Suppose I gave you a relatively long string, and you want to remove all spaces from it. In ASCII, we can define spaces as a space character ('') and line terminations ('\ r' and '\ n'). I am most interested in the issues of algorithm and performance, so that we can simplify the task and delete all bytes with values less than or equal to 32.
In the
previous article , where I asked a question about removing spaces for speed, the best answer was to use vectorization using 128-bit registers (SSE4). It turned out to be 5-10 times faster than approaching the forehead.
It is very convenient that all processors have 128-bit vector registers, as well as x64 processors. Are ARM processors as fast as x64 processors?
Let's first consider a fast scalar implementation:
')
size_t i = 0, pos = 0; while (i < howmany) { char c = bytes[i++]; bytes[pos] = c; pos += (c > 32 ? 1 : 0); }
It removes all characters with values less than or equal to 32 and writes the data back. It works very quickly.
Is it possible to achieve even greater speed with vector instructions?
On x64 processors, the best strategy is to capture 16 bytes of data, quickly compare for empty characters, then extract the mask value (or bitset) created from 16 bits, one bit per character, where each bit corresponds to the value, found a blank character or not. Such a set is quickly calculated on the x64 processor, since there is a special instruction (
movemask
). There is no such instruction on ARM processors. You can emulate
movemask
with a few instructions.
So, we cannot process data on ARM as on x86 processors. What can be done?

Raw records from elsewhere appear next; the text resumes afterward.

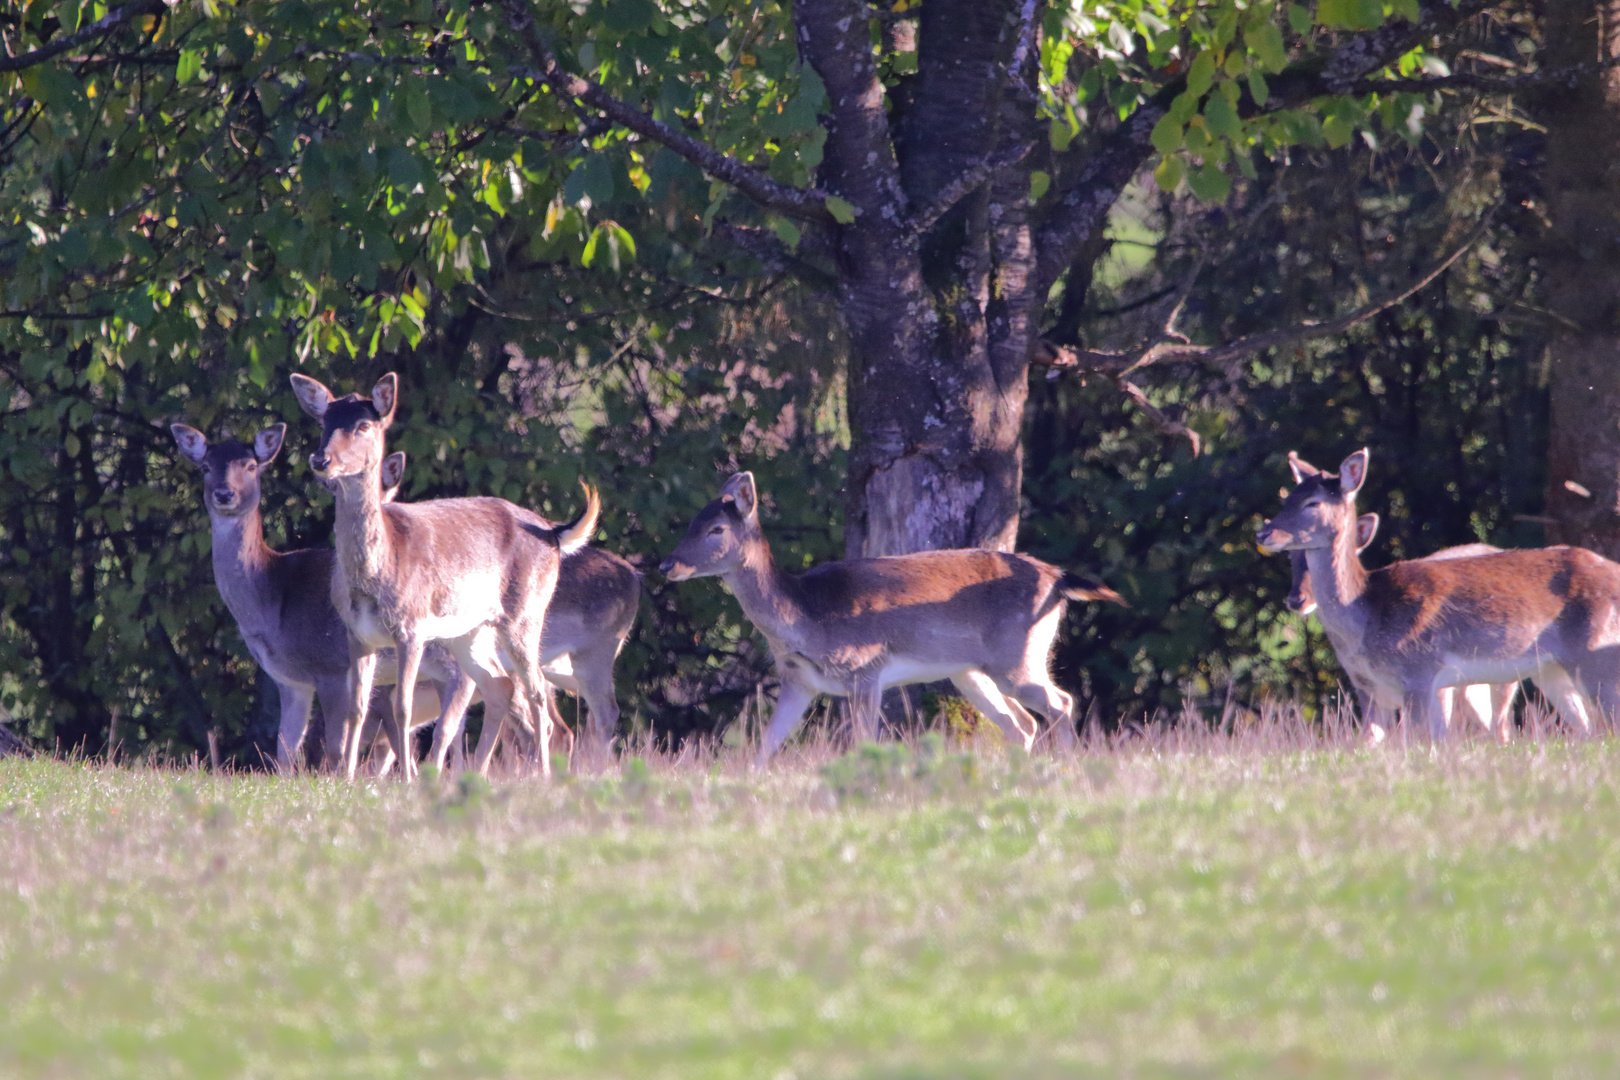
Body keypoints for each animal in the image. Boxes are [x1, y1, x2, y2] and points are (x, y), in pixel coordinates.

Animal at [174, 420, 473, 767]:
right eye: (206, 467)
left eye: (250, 466)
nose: (224, 494)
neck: (272, 605)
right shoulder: (290, 681)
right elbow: (285, 750)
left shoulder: (331, 666)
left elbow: (336, 747)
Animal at [288, 372, 599, 777]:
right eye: (324, 422)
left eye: (363, 426)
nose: (320, 459)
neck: (376, 573)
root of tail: (553, 533)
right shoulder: (357, 634)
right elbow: (356, 709)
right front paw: (347, 778)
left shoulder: (412, 626)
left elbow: (402, 708)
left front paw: (407, 778)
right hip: (470, 631)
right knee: (499, 685)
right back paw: (478, 772)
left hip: (526, 612)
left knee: (536, 696)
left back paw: (543, 775)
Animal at [657, 469, 1127, 761]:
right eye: (690, 523)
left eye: (717, 529)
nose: (666, 565)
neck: (808, 618)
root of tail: (1057, 579)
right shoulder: (798, 682)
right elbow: (763, 747)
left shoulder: (865, 669)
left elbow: (863, 742)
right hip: (972, 671)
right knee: (1022, 724)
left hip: (1018, 656)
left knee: (1061, 703)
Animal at [1257, 450, 1620, 744]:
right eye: (1286, 499)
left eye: (1313, 502)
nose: (1263, 532)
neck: (1368, 613)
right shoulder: (1370, 689)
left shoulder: (1420, 670)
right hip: (1553, 669)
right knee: (1585, 727)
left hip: (1594, 654)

As SS4 does, we can quickly verify that the byte values are less than or equal to 32, and so define empty characters:
static inline uint8x16_t is_white(uint8x16_t data) { const uint8x16_t wchar = vdupq_n_u8(' '); uint8x16_t isw = vcleq_u8(data, wchar); return isw; }
Now we can quickly check any of the 16 characters, it is empty, using only two instructions:
static inline uint64_t is_not_zero(uint8x16_t v) { uint64x2_t v64 = vreinterpretq_u64_u8(v); uint32x2_t v32 = vqmovn_u64(v64); uint64x1_t result = vreinterpret_u64_u32(v32); return result[0]; }
This suggests a useful strategy. Instead of comparing characters one by one, you can compare all 16 characters at once. If none of them is empty, then simply copy 16 characters back to the input and move on. Otherwise, we slide to the slow scalar approach, but with the added advantage that there is no need to repeat the comparison:
uint8x16_t vecbytes = vld1q_u8((uint8_t *)bytes + i); uint8x16_t w = is_white(vecbytes); uint64_t haswhite = is_not_zero(w); w0 = vaddq_u8(justone, w); if(!haswhite) { vst1q_u8((uint8_t *)bytes + pos,vecbytes); pos += 16; i += 16; } else { for (int k = 0; k < 16; k++) { bytes[pos] = bytes[i++]; pos += w[k]; } }
The advantages of this approach will be most pronounced if you expect a lot of streams of 16 bytes without empty characters. In principle, this is true for many applications.
I wrote a benchmark in which I tried to estimate how much space the removal of spaces would take, one at a time, based on input data with a small number of empty characters scattered randomly.
Source code is available , but you need an ARM processor to run. I ran it on a
64-bit ARM processor (made from A57 cores) . John Reger has
a few more benchmarks on the same machine . It seems to me that the same cores work in the Nintendo Switch.
Technical specifications are not rich . However, the processor runs at 1.7 GHz, which everyone can see if he starts
perf stat
. Here are how many cycles we need the symbol:
scalar | ARM | Recent x64 |
---|
scalar | 2.4 cycles | 1,2 cycles |
vectorized (NEON and SS4) | 1.8 cycle | 0.25 cycle |
If we compare, on the x64 processor, the scalar version uses something like 1.2 cycles per character, and ARM is about twice as good as cycles per character. This was quite expected, because the A57 cores are unlikely to compete with x64 in cycle performance. However, using SS4 on an x64 machine, I managed to achieve a performance of just 0.25 cycles per character, which is more than five times faster than on ARM NEON.
Such a big difference is due to the difference in algorithms. On x64 processors, we use a combination of
movemask/pshufb
and a
movemask/pshufb
algorithm with a very small number of instructions. The ARM NEON version is much weaker.
There are many nice things on ARM processors. The assembler code is much more elegant than the similar code for x86 / x64 processors. Even the ARM NEON instructions seem cleaner than the SSE / AVX instructions. However, for many tasks, the complete lack of a
movemask
instruction may limit your work.
But maybe I underestimate the ARM NEON ... can you accomplish the task more effectively than I did?
Note. The article was edited: as noted by one of the commentators, on 64-bit ARM processors there is the possibility of permuting 16 bits with one instruction.